§ **SOURCE DATA**:
++++++++++

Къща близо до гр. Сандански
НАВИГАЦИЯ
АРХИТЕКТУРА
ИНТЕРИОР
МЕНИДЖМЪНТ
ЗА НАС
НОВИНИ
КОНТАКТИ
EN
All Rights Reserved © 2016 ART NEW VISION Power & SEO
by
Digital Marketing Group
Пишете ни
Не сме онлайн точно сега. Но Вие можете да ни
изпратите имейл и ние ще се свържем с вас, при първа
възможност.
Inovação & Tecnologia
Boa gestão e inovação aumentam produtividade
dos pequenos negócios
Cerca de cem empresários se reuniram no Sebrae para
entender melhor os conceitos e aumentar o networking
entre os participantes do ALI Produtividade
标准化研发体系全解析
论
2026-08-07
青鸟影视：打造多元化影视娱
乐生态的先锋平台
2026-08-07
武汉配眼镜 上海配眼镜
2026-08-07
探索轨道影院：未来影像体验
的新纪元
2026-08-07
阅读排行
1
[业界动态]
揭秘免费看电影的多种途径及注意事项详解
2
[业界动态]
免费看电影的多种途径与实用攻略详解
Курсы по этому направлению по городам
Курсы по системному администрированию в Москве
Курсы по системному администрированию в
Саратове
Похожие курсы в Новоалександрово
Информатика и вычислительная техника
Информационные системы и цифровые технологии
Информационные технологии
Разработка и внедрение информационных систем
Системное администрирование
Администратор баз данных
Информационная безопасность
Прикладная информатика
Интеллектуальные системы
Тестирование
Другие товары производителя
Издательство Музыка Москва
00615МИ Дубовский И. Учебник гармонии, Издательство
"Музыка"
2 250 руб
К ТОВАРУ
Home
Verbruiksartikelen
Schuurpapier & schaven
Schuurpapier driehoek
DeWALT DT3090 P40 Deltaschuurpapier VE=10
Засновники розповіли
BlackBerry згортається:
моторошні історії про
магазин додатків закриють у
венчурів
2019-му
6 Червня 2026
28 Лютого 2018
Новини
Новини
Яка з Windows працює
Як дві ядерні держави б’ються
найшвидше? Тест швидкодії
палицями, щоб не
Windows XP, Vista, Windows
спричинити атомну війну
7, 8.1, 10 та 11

++++++++++

§ **EXERCISE**: Reproduce the part that runs from the start of the items through the line containing "Не сме онлайн точно сега. Но Вие можете да ни", replacing "КОНТАКТИ" with "КОНТАКТ" and changing nothing else.

§ **SOLVED PROBLEM**:
Къща близо до гр. Сандански
НАВИГАЦИЯ
АРХИТЕКТУРА
ИНТЕРИОР
МЕНИДЖМЪНТ
ЗА НАС
НОВИНИ
КОНТАКТ
EN
All Rights Reserved © 2016 ART NEW VISION Power & SEO
by
Digital Marketing Group
Пишете ни
Не сме онлайн точно сега. Но Вие можете да ни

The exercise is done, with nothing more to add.